A SEXUAL predator who used social media to lure teenage girls into sex and prostitution was back online within weeks of his release from prison.

Warren Bernard, 28, was sentenced to eight years behind bars in 2015 after a judge said he “exploited technology” including Snapchat and Facebook to abuse five girls aged between 13 and 16-years-old.

One of the girls was persuaded to prostitute herself from Bernard’s flat in Islington, Liverpool, after months of grooming.

He also plied the girl, 15, with alcohol and had sex with her.

Judge Andrew Menary QC, sentencing in 2015, said: “The sad and alarming fact is that none of the offences would have been possible without the use of social media and the internet. You were able to exploit that technology.”

On March 29 2019, Bernard was released from prison with strict licence conditions and a Sexual Harm Prevention Order (SHPO) which banned him from using the internet.

Officers from Lancashire Police’s Sex Offender Management Unit visited him at Highfield House hostel in Accrington, where Bernard presented a basic mobile phone and told officers he did not have any social media or email accounts.

But through June and July, Bernard was snared by undercover officers who were investigating online predators in the North West.

It emerged Bernard had set up a KIK messenger account on April 29 - just four weeks after his release - using the names ‘ScouseJamie’ and ‘JamieL’ to express his sexual interest in children and send a naked picture to an undercover cop.
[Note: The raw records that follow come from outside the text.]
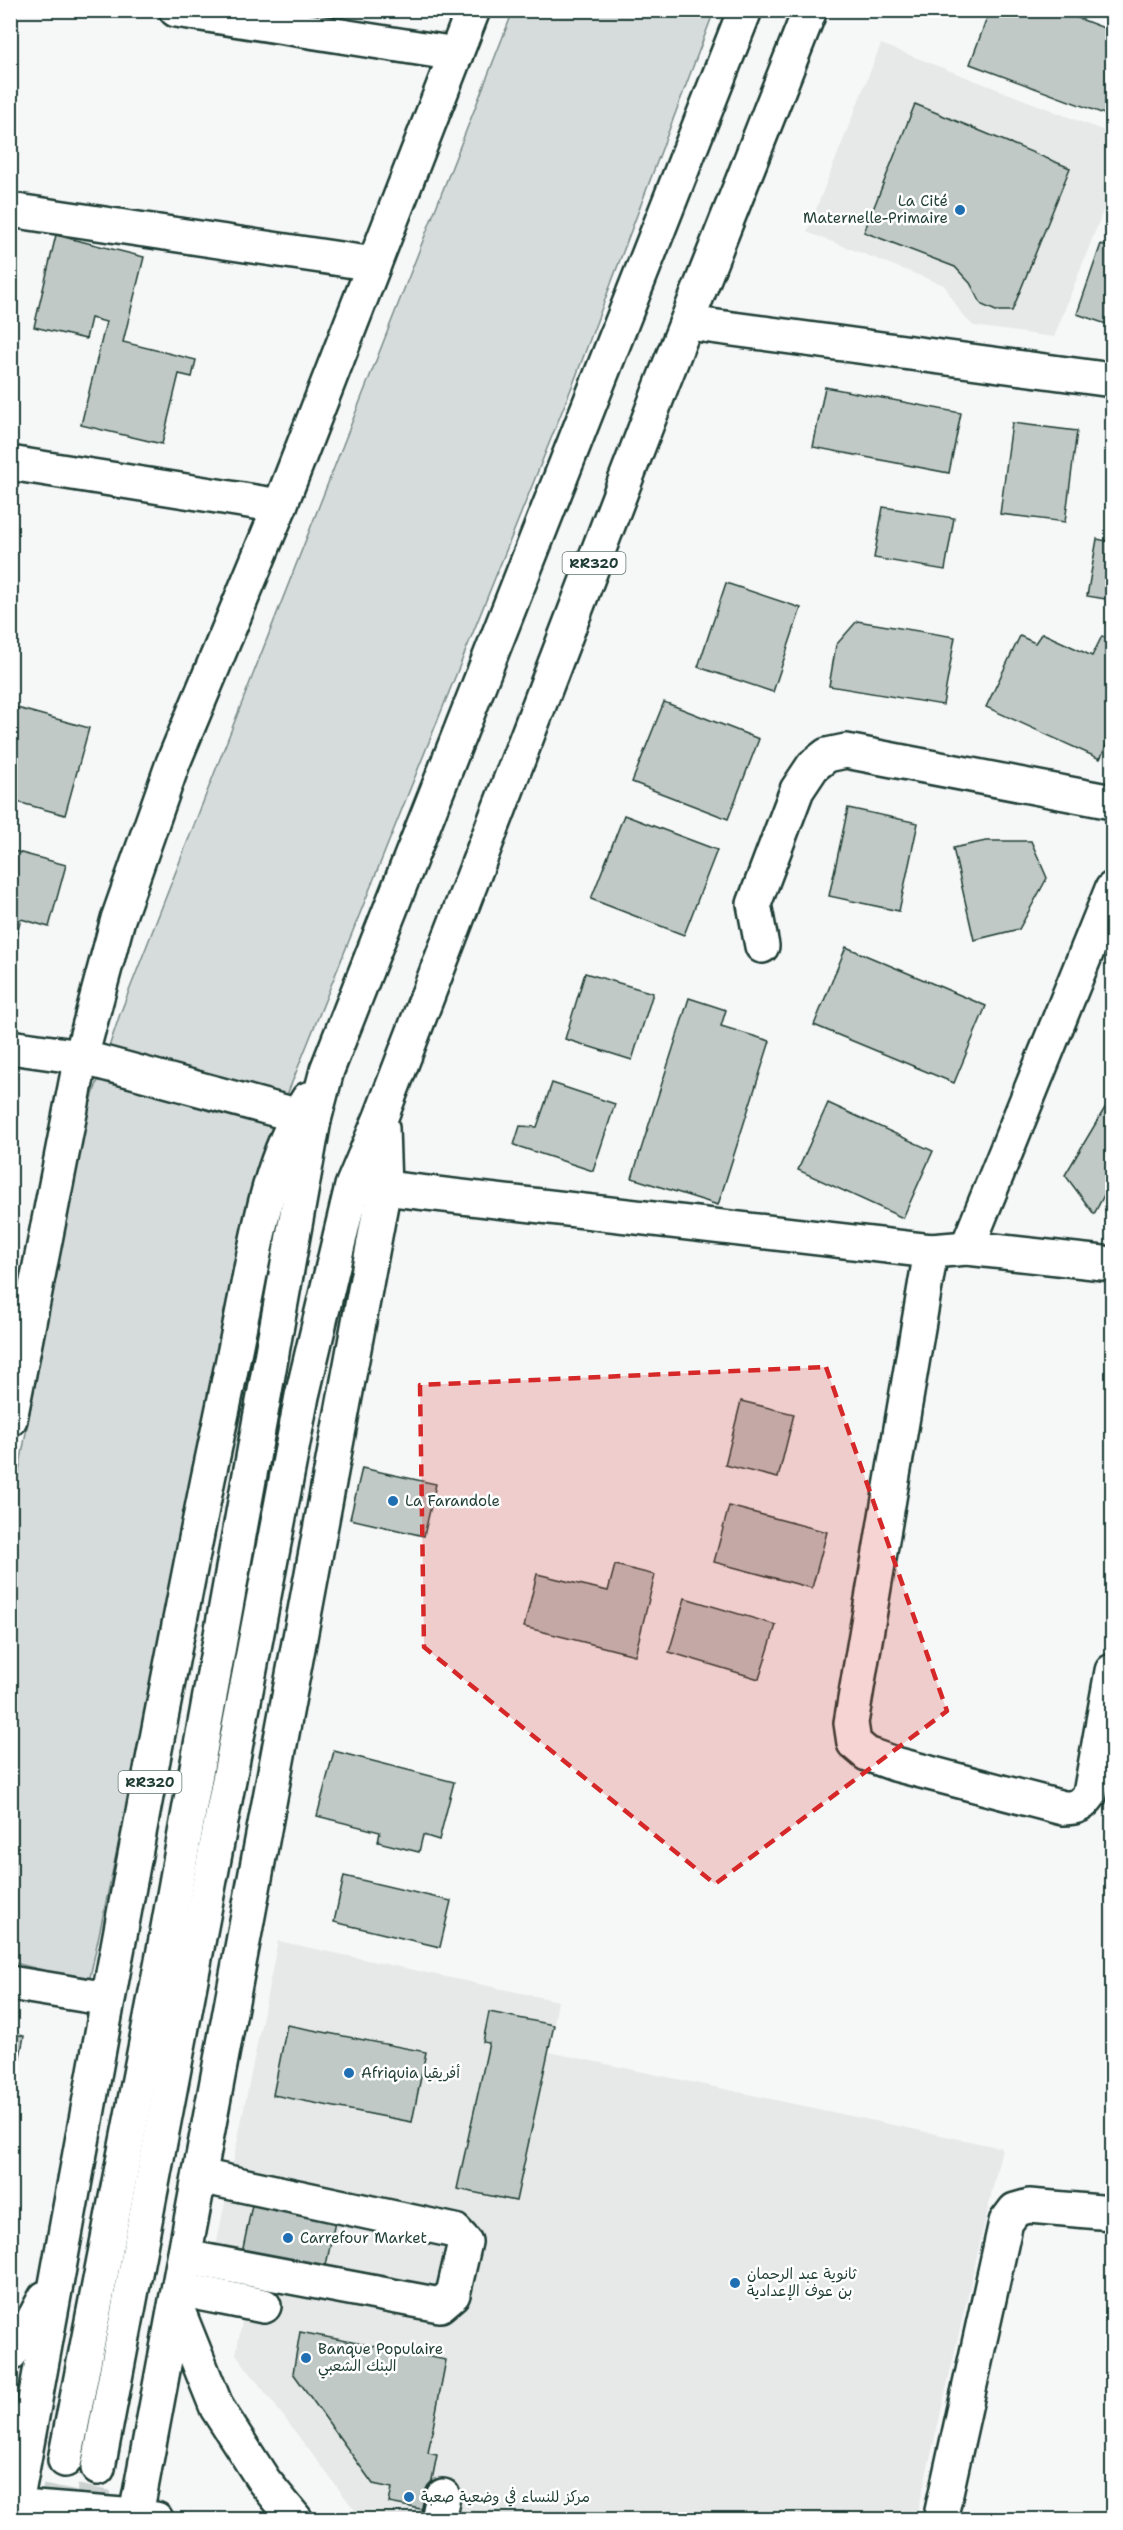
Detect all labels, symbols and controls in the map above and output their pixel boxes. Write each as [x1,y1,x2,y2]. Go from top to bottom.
place label: La Cité Maternelle-Primaire [803,191,948,228]
marker: La Cité Maternelle-Primaire [953,203,967,217]
road number: RR320 [562,552,626,574]
place label: La Farandole [405,1491,500,1511]
marker: La Farandole [386,1494,400,1508]
road number: RR320 [118,1771,182,1793]
place label: Afriquia أفريقيا [361,2063,460,2083]
marker: Afriquia أفريقيا [342,2066,356,2080]
place label: Carrefour Market [300,2228,427,2248]
marker: Carrefour Market [281,2231,295,2245]
place label: ثانوية عبد الرحمان بن عوف الإعدادية [747,2264,857,2301]
marker: ثانوية عبد الرحمان بن عوف الإعدادية [728,2276,742,2290]
place label: Banque Populaire البنك الشعبي [318,2339,443,2379]
marker: Banque Populaire البنك الشعبي [299,2351,313,2365]
place label: مركز للنساء في وضعية صعبة [421,2487,590,2507]
marker: مركز للنساء في وضعية صعبة [402,2490,416,2504]

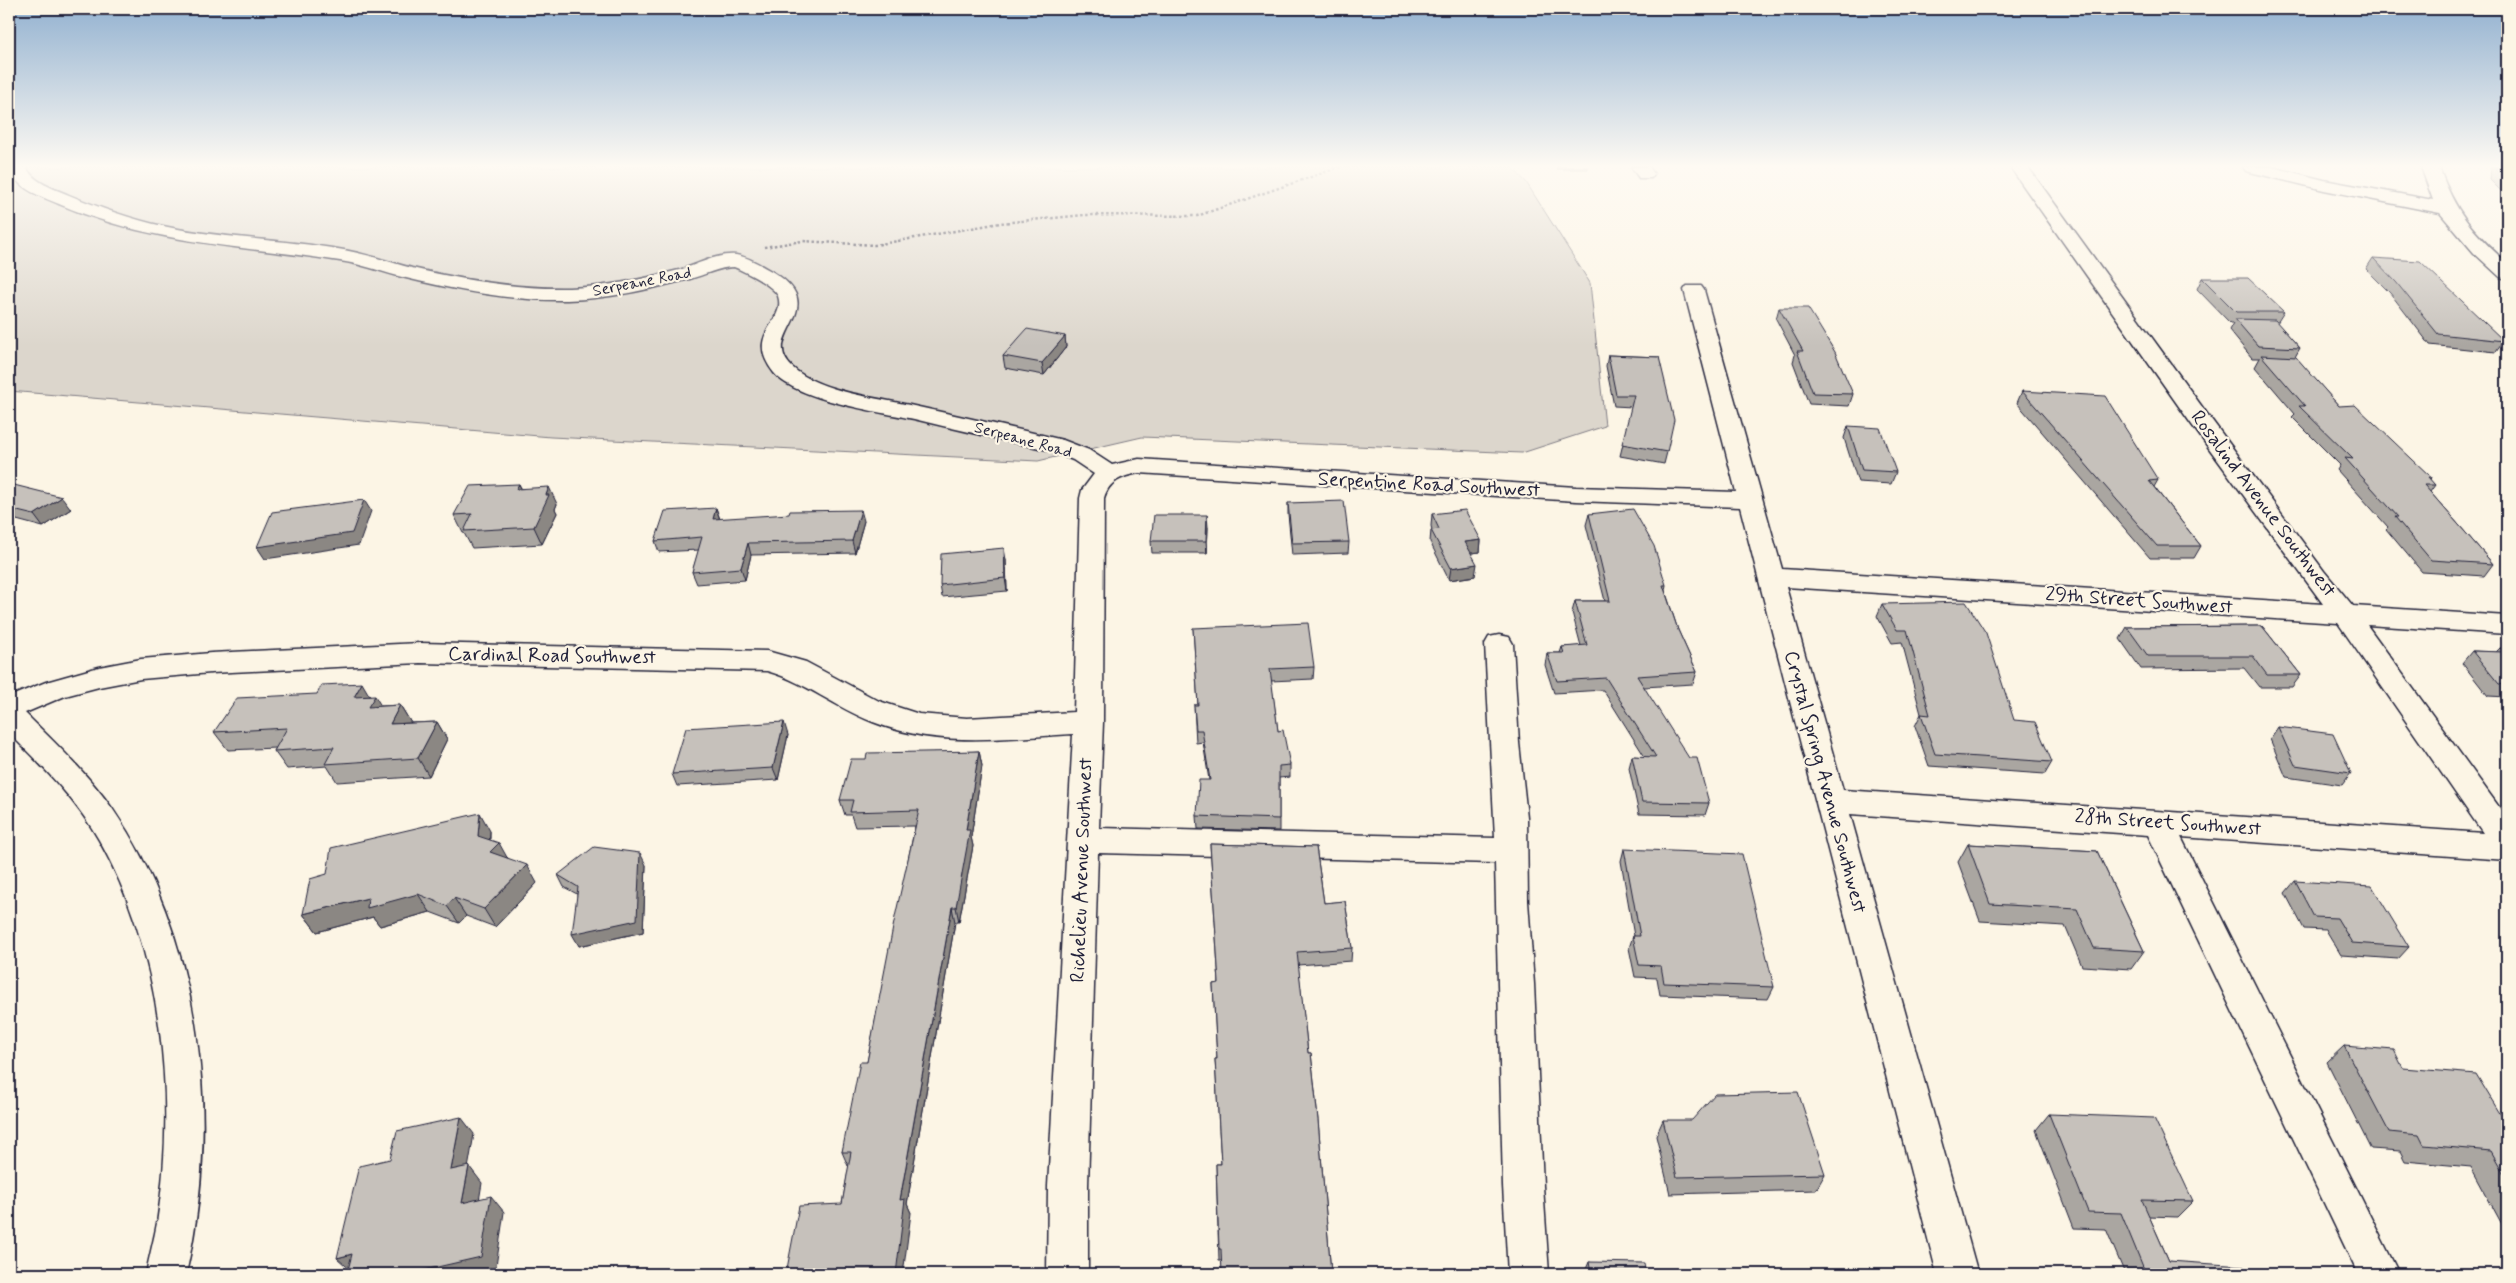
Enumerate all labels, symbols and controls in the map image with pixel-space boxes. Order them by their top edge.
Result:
street label: Serpeane Road [591,262,693,302]
street label: Rosalind Avenue Southwest [2184,405,2342,603]
street label: Serpeane Road [972,417,1074,463]
street label: Serpentine Road Southwest [1317,466,1541,504]
street label: 29th Street Southwest [2044,581,2234,621]
street label: Cardinal Road Southwest [448,641,656,671]
street label: Crystal Spring Avenue Southwest [1776,648,1873,917]
street label: Richelieu Avenue Southwest [1065,757,1099,983]
street label: 28th Street Southwest [2074,803,2262,843]

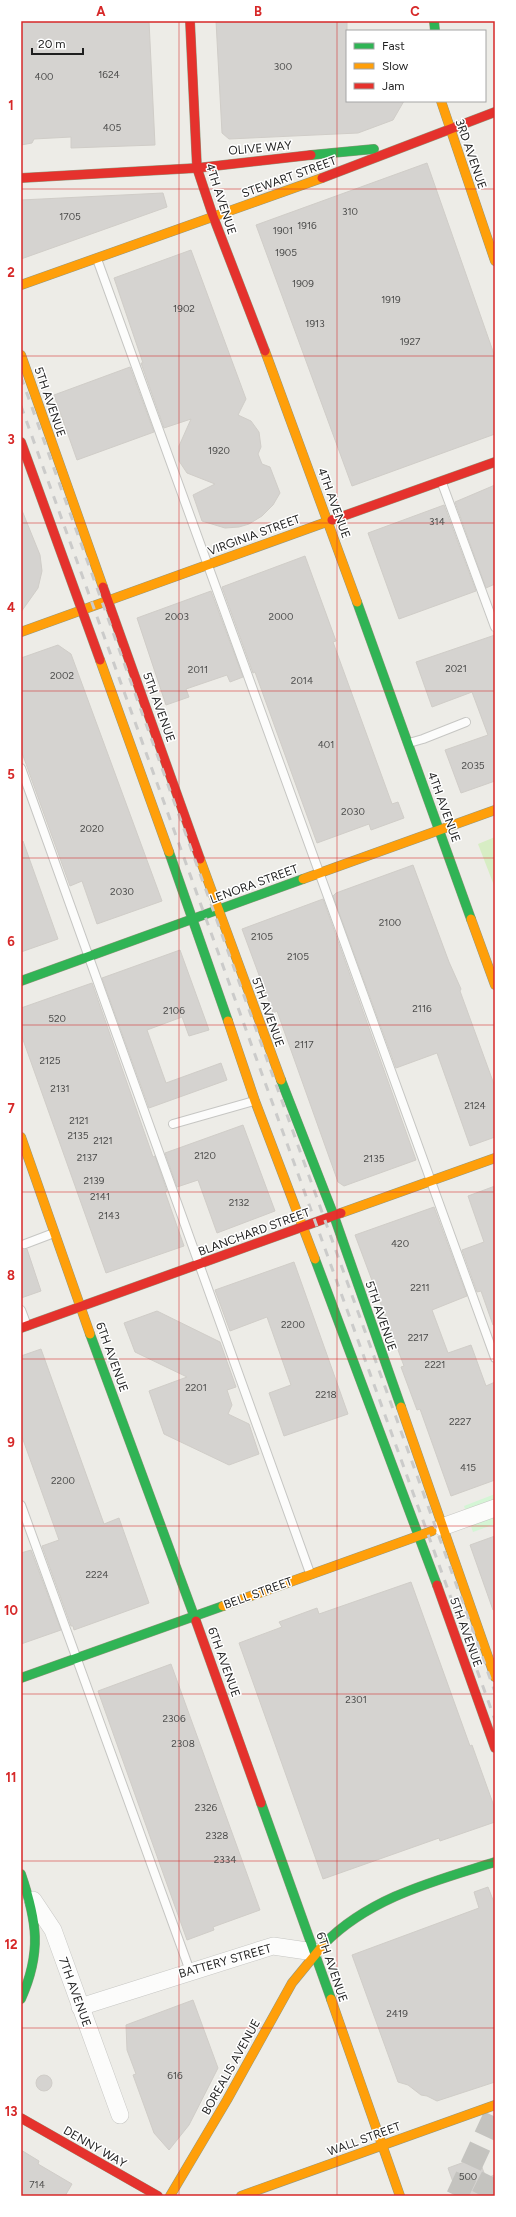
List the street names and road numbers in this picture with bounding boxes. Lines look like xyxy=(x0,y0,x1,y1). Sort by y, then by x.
street label: 3RD AVENUE xyxy=(452,117,490,191)
street label: OLIVE WAY xyxy=(228,138,293,158)
street label: STEWART STREET xyxy=(240,153,339,201)
street label: 4TH AVENUE xyxy=(203,162,239,236)
street label: 5TH AVENUE xyxy=(31,365,69,439)
street label: 4TH AVENUE xyxy=(315,466,353,540)
street label: VIRGINIA STREET xyxy=(206,512,302,558)
street label: 5TH AVENUE xyxy=(140,670,178,744)
street label: 4TH AVENUE xyxy=(425,770,463,844)
street label: LENORA STREET xyxy=(208,861,300,906)
street label: 5TH AVENUE xyxy=(249,975,287,1049)
street label: BLANCHARD STREET xyxy=(196,1205,312,1259)
street label: 5TH AVENUE xyxy=(362,1279,400,1353)
street label: 6TH AVENUE xyxy=(93,1320,131,1394)
street label: BELL STREET xyxy=(222,1574,295,1612)
street label: 5TH AVENUE xyxy=(447,1595,485,1669)
street label: 6TH AVENUE xyxy=(205,1625,243,1699)
street label: 6TH AVENUE xyxy=(313,1930,351,2004)
street label: BATTERY STREET xyxy=(177,1941,273,1981)
street label: 7TH AVENUE xyxy=(56,1955,94,2029)
street label: BOREALIS AVENUE xyxy=(199,2017,263,2117)
street label: WALL STREET xyxy=(325,2119,403,2159)
street label: DENNY WAY xyxy=(61,2123,130,2171)

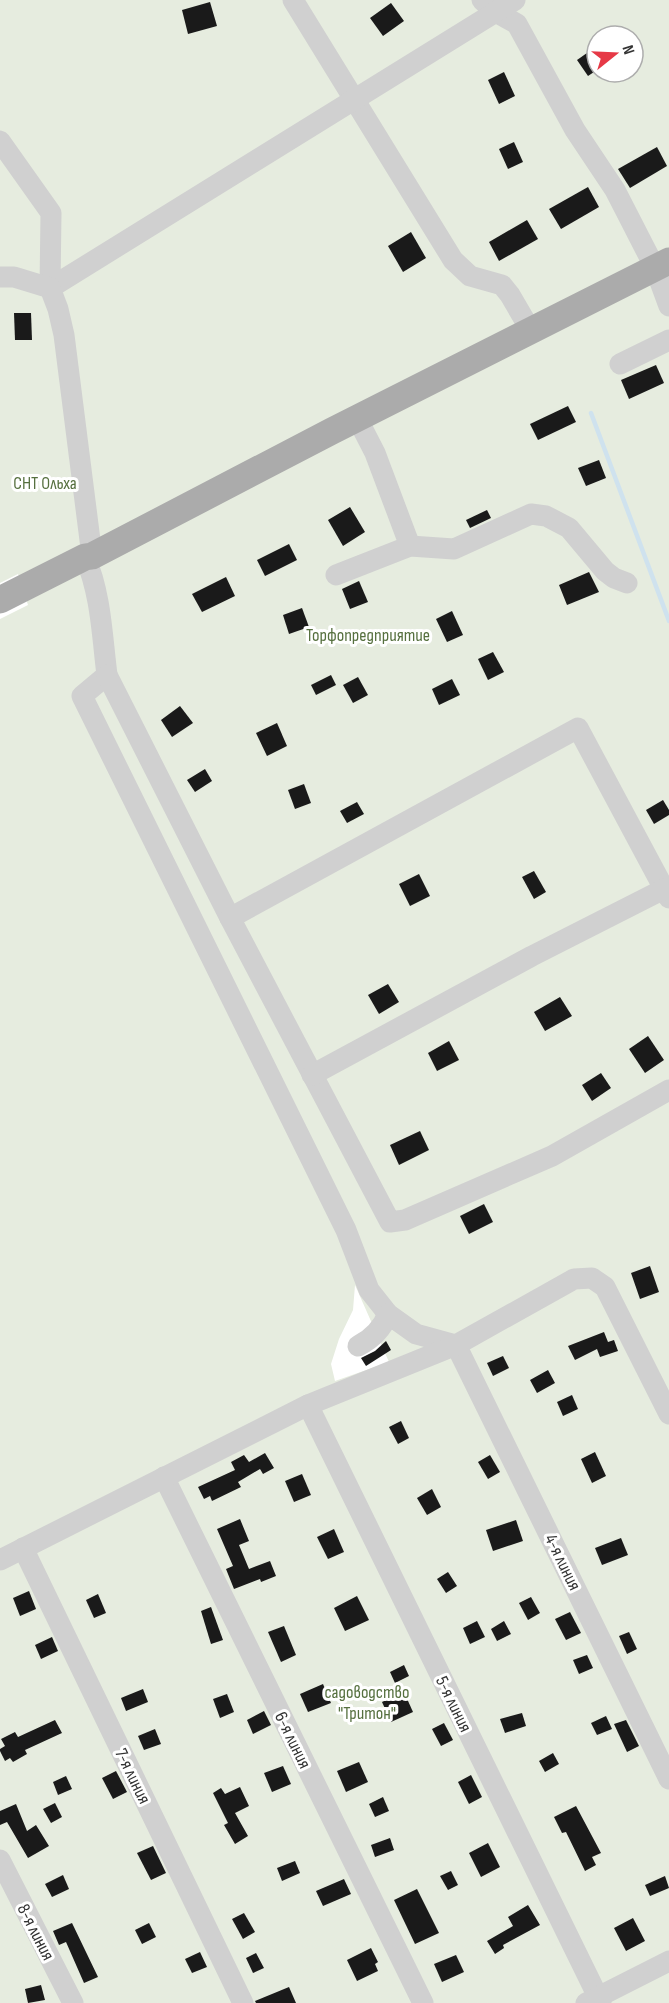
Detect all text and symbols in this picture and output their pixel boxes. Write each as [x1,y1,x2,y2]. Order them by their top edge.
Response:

In the early hours of July 4 officers called at his hostel in Lydia Street, Accrington, and told him to hand over any internet enabled devices.

Bernard handed over an iPhone 6, claiming this was his only technology but on further examination officers discovered an iPhone 7 was registered to the same Google account.

He also had an Amazon Firestick plugged in to the back of his TV.

Bernard pleaded guilty to breaching his notification requirements by failing to tell the police his usernames, along with five breaches of his SHPO.

Peter Barr, prosecuting, said: “These offences were committed very soon after his release. If you look at the history of the Liverpool case, it is how he started his offending in Liverpool.”

Sharon Watson, defending, said her client understood that when he is eventually released from prison he will be subject to very rigorous monitoring by the police to ensure the safety of children.

Judge Beverley Lunt jailed Bernard for 32 months and he has been recalled to prison to serve the rest of his eight year sentence.

The judge said: “To probation you were saying everything correctly but behind their backs you were behaving like this again.

“By the time you were arrested you had set up sites using two different names and had already sent a naked photograph to an adult, a police officer, pretending to be an adult with similar perverted thoughts as you.”